I realize that a lot of people here are privileged enough to own a single family home, but the majority of humanity lives in apartments and parks on the street. Trickle-charging at home is not a universal solution. The only practical solution seems to be some form of rapid charging of the car's energy storage. Either by pumping huge amounts of amps into a huge battery pack, or adding some kind of chemical fuel that gets reacted in an internal combustion engine or a fuel cell.


Slow charging still works fine overnight, even if you slow charge on the street, instead of on your own property. Of course it would be nice if every parking spot came with rapid charging, but it's not like that's the only solution.

At the moment, policy in Amsterdam is that if you own an electric car, you get a charging point in your street. I don't know how fast those are, but they don't have to be fast. They're still useful for overnight charging, especially if the city continues to add more when more people get electric cars. I don't understand the argument that this is not in any way a solution. It is.


yeah, everyone is missing my point with this statement which is pointing out that it's never going to happen


There are a lot of products like this available and every corporation's offices I have been to have had one of them.


Tell that to the people who won't buy that car.

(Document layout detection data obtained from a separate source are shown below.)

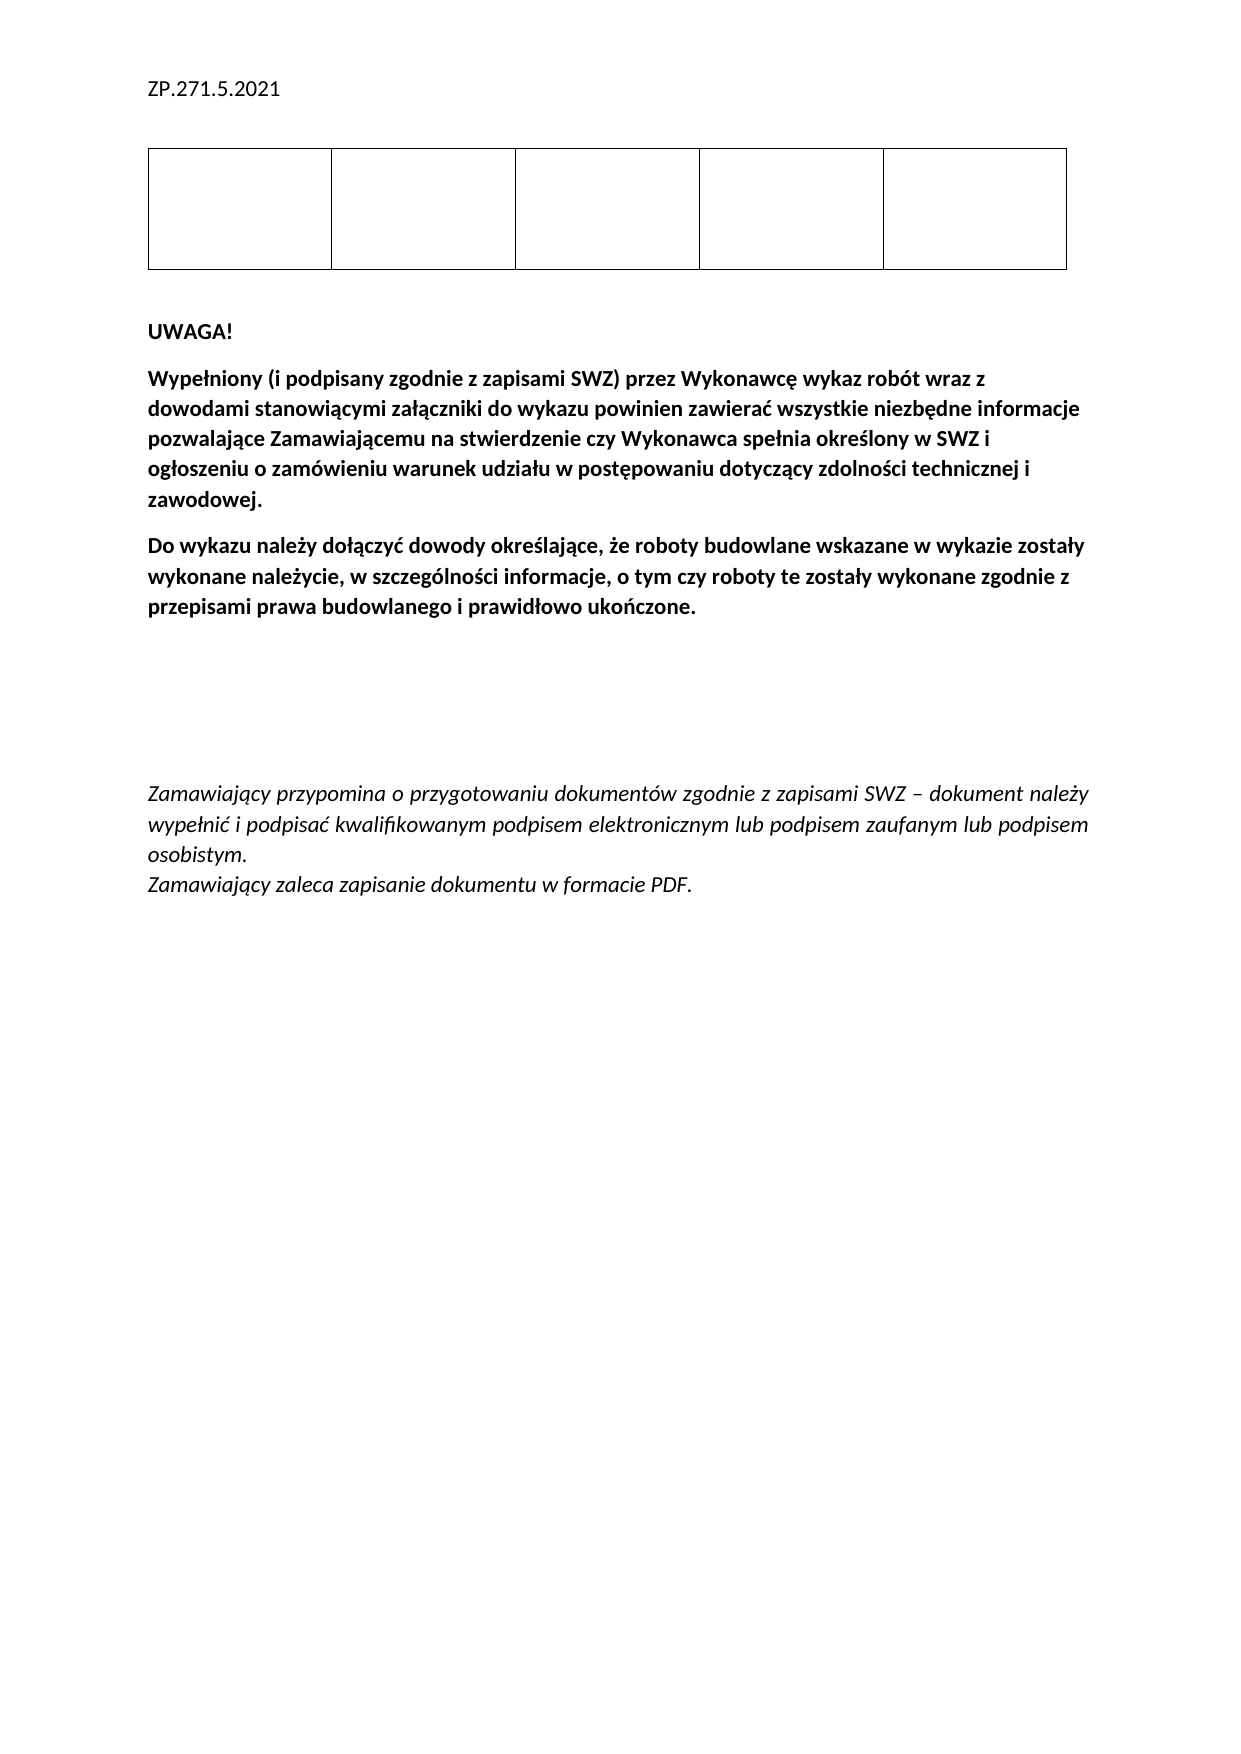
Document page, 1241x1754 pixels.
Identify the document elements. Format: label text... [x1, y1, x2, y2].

text UWAGA! [148, 317, 1093, 345]
text Wypełniony (i podpisany zgodnie z zapisami SWZ) przez Wykonawcę wykaz robót wraz z dowodami stanowiącymi załączniki do wykazu powinien zawierać wszystkie niezbędne informacje pozwalające Zamawiającemu na stwierdzenie czy Wykonawca spełnia określony w SWZ i ogłoszeniu o zamówieniu warunek udziału w postępowaniu dotyczący zdolności technicznej i zawodowej. [148, 364, 1093, 513]
table_cell [332, 149, 515, 269]
table_cell [700, 149, 883, 269]
table_cell [884, 149, 1066, 269]
list Zamawiający zaleca zapisanie dokumentu w formacie PDF. [148, 870, 1093, 898]
table_cell [149, 149, 331, 269]
text Do wykazu należy dołączyć dowody określające, że roboty budowlane wskazane w wykazie zostały wykonane należycie, w szczególności informacje, o tym czy roboty te zostały wykonane zgodnie z przepisami prawa budowlanego i prawidłowo ukończone. [148, 532, 1093, 620]
table_cell [516, 149, 699, 269]
list Zamawiający przypomina o przygotowaniu dokumentów zgodnie z zapisami SWZ – dokument należy wypełnić i podpisać kwalifikowanym podpisem elektronicznym lub podpisem zaufanym lub podpisem osobistym. [148, 779, 1093, 868]
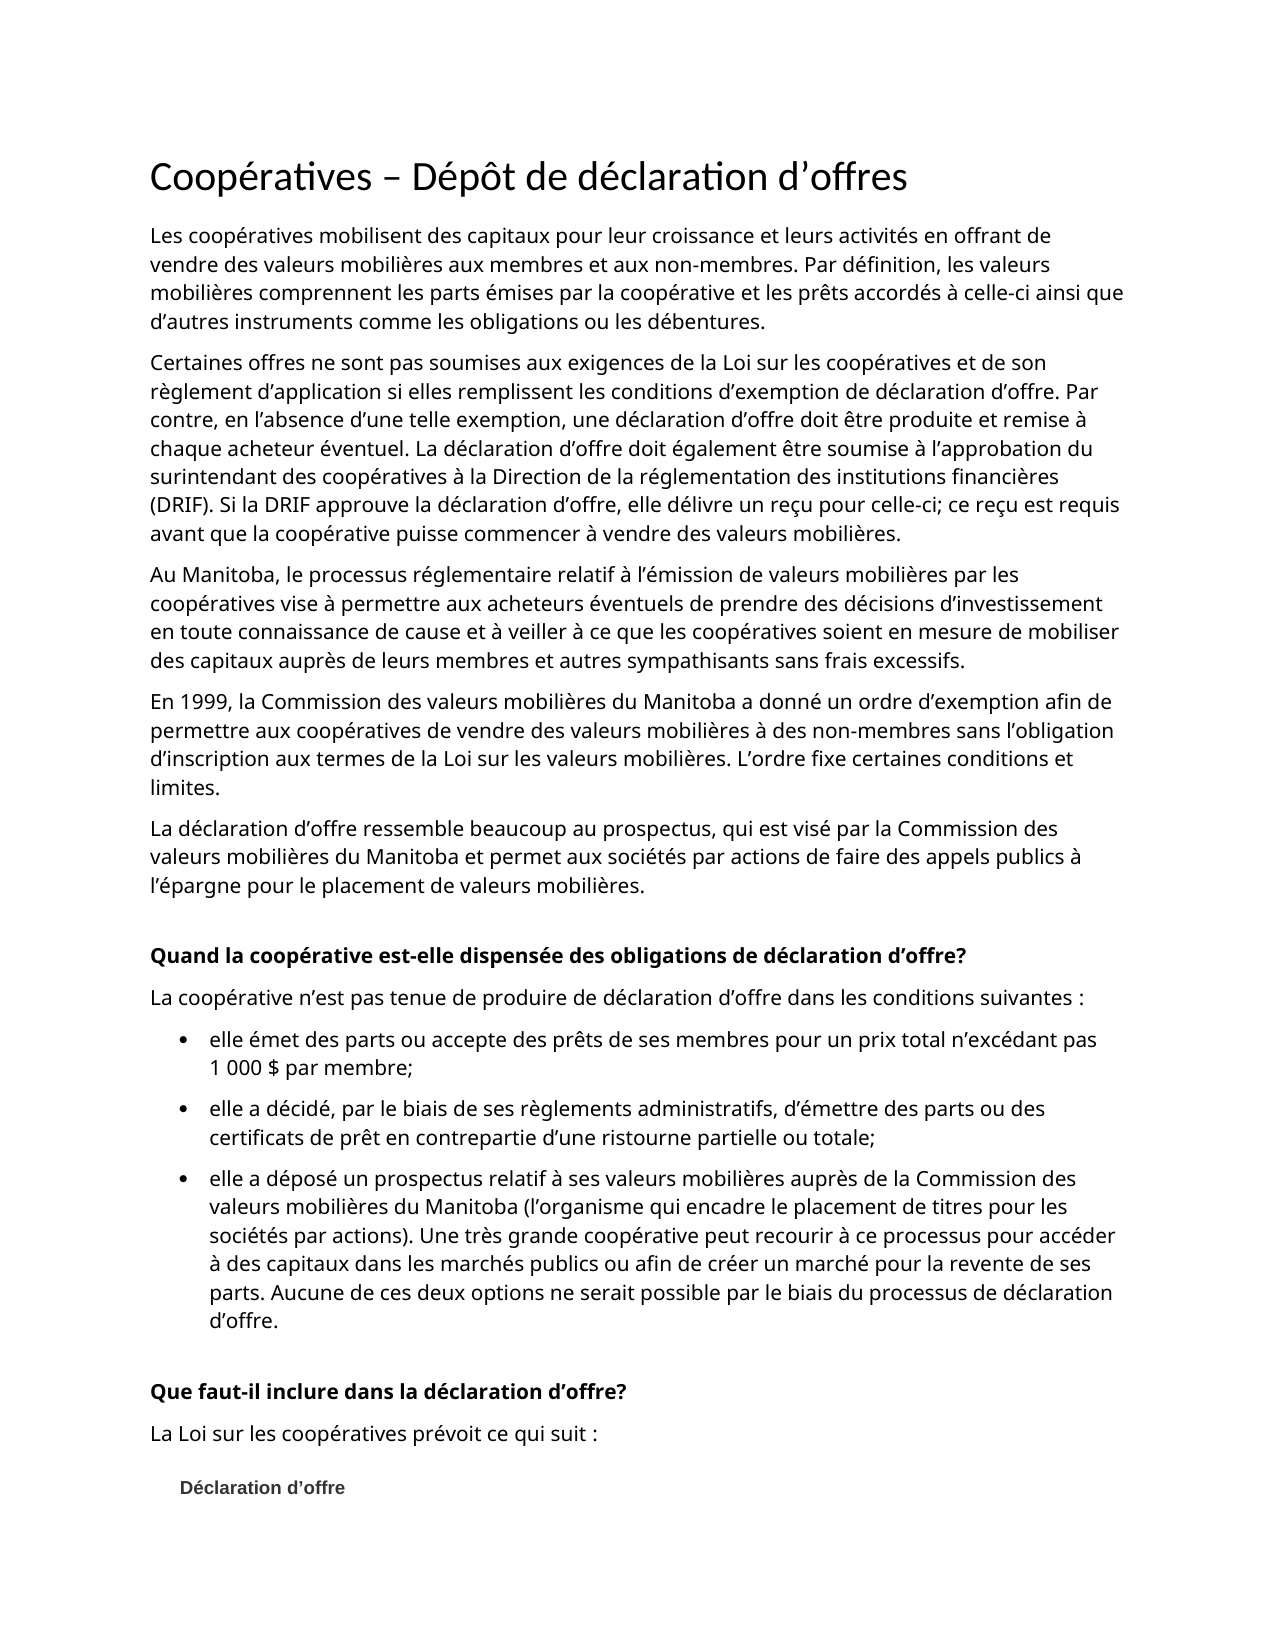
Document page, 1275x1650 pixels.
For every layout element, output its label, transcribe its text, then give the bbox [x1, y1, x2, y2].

text Quand la coopérative est-elle dispensée des obligations de déclaration d’offre? [150, 942, 1125, 970]
text Certaines offres ne sont pas soumises aux exigences de la Loi sur les coopératives et de son règlement d’application si elles remplissent les conditions d’exemption de déclaration d’offre. Par contre, en l’absence d’une telle exemption, une déclaration d’offre doit être produite et remise à chaque acheteur éventuel. La déclaration d’offre doit également être soumise à l’approbation du surintendant des coopératives à la Direction de la réglementation des institutions financières (DRIF). Si la DRIF approuve la déclaration d’offre, elle délivre un reçu pour celle-ci; ce reçu est requis avant que la coopérative puisse commencer à vendre des valeurs mobilières. [150, 348, 1125, 547]
list elle a déposé un prospectus relatif à ses valeurs mobilières auprès de la Commission des valeurs mobilières du Manitoba (l’organisme qui encadre le placement de titres pour les sociétés par actions). Une très grande coopérative peut recourir à ce processus pour accéder à des capitaux dans les marchés publics ou afin de créer un marché pour la revente de ses parts. Aucune de ces deux options ne serait possible par le biais du processus de déclaration d’offre. [179, 1164, 1125, 1335]
text Coopératives – Dépôt de déclaration d’offres [150, 150, 1125, 201]
list elle émet des parts ou accepte des prêts de ses membres pour un prix total n’excédant pas 1 000 $ par membre; [179, 1025, 1125, 1082]
text La coopérative n’est pas tenue de produire de déclaration d’offre dans les conditions suivantes : [150, 983, 1125, 1012]
text Les coopératives mobilisent des capitaux pour leur croissance et leurs activités en offrant de vendre des valeurs mobilières aux membres et aux non-membres. Par définition, les valeurs mobilières comprennent les parts émises par la coopérative et les prêts accordés à celle-ci ainsi que d’autres instruments comme les obligations ou les débentures. [150, 222, 1125, 335]
text La Loi sur les coopératives prévoit ce qui suit : [150, 1419, 1125, 1447]
text Que faut-il inclure dans la déclaration d’offre? [150, 1377, 1125, 1406]
subtitle Déclaration d’offre [179, 1477, 1125, 1499]
text Au Manitoba, le processus réglementaire relatif à l’émission de valeurs mobilières par les coopératives vise à permettre aux acheteurs éventuels de prendre des décisions d’investissement en toute connaissance de cause et à veiller à ce que les coopératives soient en mesure de mobiliser des capitaux auprès de leurs membres et autres sympathisants sans frais excessifs. [150, 561, 1125, 674]
text En 1999, la Commission des valeurs mobilières du Manitoba a donné un ordre d’exemption afin de permettre aux coopératives de vendre des valeurs mobilières à des non-membres sans l’obligation d’inscription aux termes de la Loi sur les valeurs mobilières. L’ordre fixe certaines conditions et limites. [150, 687, 1125, 801]
text La déclaration d’offre ressemble beaucoup au prospectus, qui est visé par la Commission des valeurs mobilières du Manitoba et permet aux sociétés par actions de faire des appels publics à l’épargne pour le placement de valeurs mobilières. [150, 814, 1125, 899]
list elle a décidé, par le biais de ses règlements administratifs, d’émettre des parts ou des certificats de prêt en contrepartie d’une ristourne partielle ou totale; [179, 1094, 1125, 1151]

You are 99% correct. We use the english terms for this here in Germany, too. Everyone in the industry used to literally call this feature and others like it "pre-crash".


Yes, but people regularly get burns and light blunt trauma from airbags. The US versions of many cars even have slightly weaker airbags, because many people don't wear seatbelts and might be killed by a full-strength airbag.


You've actually got it backward. FVMSS regulations in the US require airbags that are more forceful than the UNECE regulations in place in Europe (and other countries which follow Europe instead of the US). You're correct it is about seatbelt use, though. No seatbelt requires a faster airbag to restrain the occupant.


In modern cars the airbag will not fire if the seatbelt is not used. This is the reason why we even have seat belt detectors that make this annoying noise - not just to annoy you but also to figure out whether its safe to fire airbag or not.

Getting hit with airbag into the face when wearing eye glasses for example... that would suck, would it not?


This is completely untrue. The airbag will fire regardless of whether the seatbelt is worn, though it will be much less effective at restraining you. Out of curiosity, where on earth did you get the idea that they don’t fire?


This is just false. Look up a crash test video. You very much do hit the airbag despite the seatbelt.


When you drive a truly noisy car or motorcycle, you will remember to do it.


It really depends. The newer traffic control bridges we have on our highways take a picture from both the front and back.


I had a similar issue when my bank introduced a new banking app. The web login page has different requirements for the password than the app. I.e. on either I can set my password to something that the other will not accept.


There was someone who not too long ago fixed an SQL injecction to his front bumper and it managed to break the automated toll collection system.


One important fact here is that everything the pilots will need to reach quickly in an emergency still is a physical button. It's just the more "nice to have" things (e.g. programming the cost factor of the engines, putting the route into the autopilot) that are done through the screens. Though, even those inputs are largely done with a funky kind of mouse+keyboard. Actual touchscreens are largely relegated to tertiary functions like airport information displays.